== What to produce ==
Below are records with pictures in them; print them exactly, omitting the pictures.

Provided entries Block Start

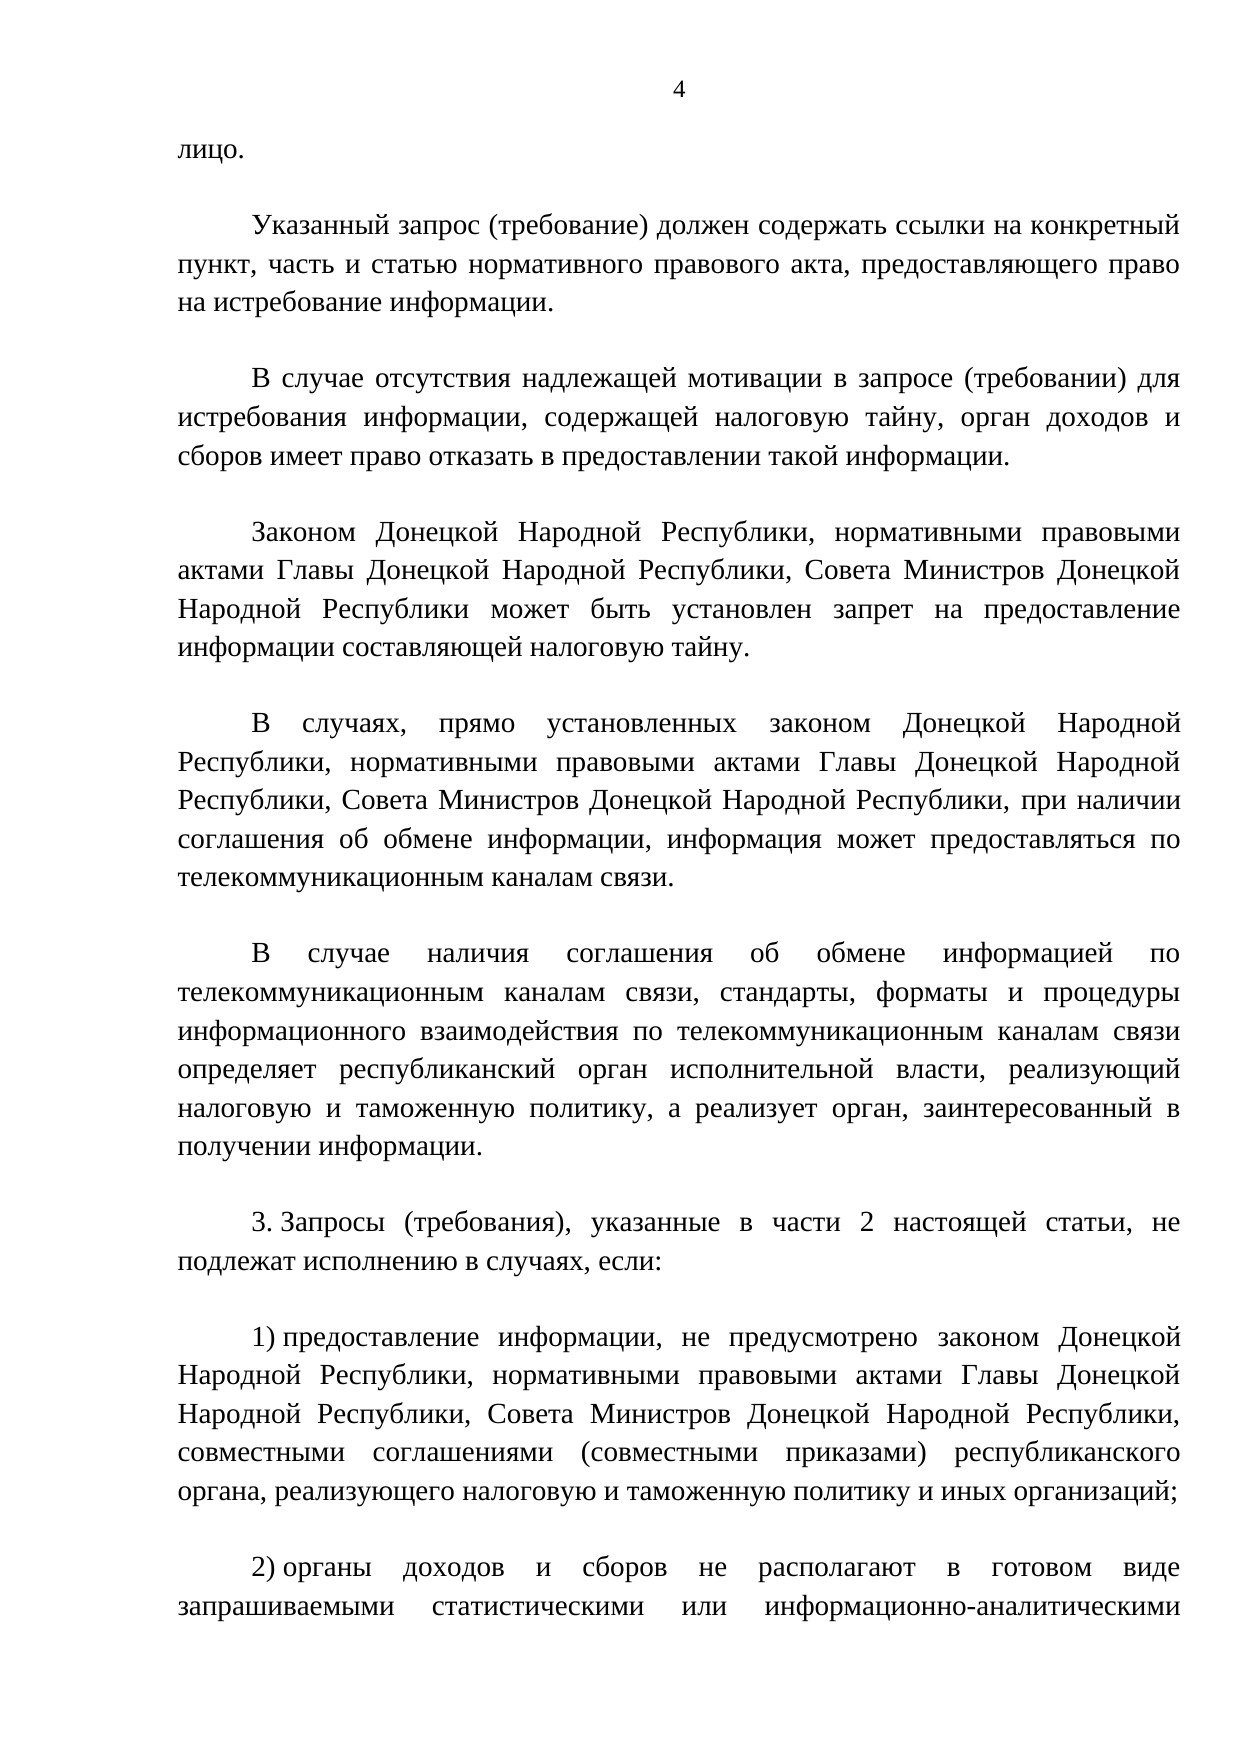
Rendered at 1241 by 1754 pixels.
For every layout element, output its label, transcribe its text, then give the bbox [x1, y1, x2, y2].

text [177, 131, 1181, 165]
text Указанный запрос (требование) должен содержать ссылки на конкретный пункт, часть и статью нормативного правового акта, предоставляющего право на истребование информации. [177, 207, 1181, 318]
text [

Provided entries Block End

== Answer area ==
Rendered at 1241 by 1754 pixels.
For every layout element, output its label, transcribe its text, then give the bbox [x1, y1, x2, y2].

text [177, 131, 1181, 165]
text Указанный запрос (требование) должен содержать ссылки на конкретный пункт, часть и статью нормативного правового акта, предоставляющего право на истребование информации. [177, 207, 1181, 318]
text [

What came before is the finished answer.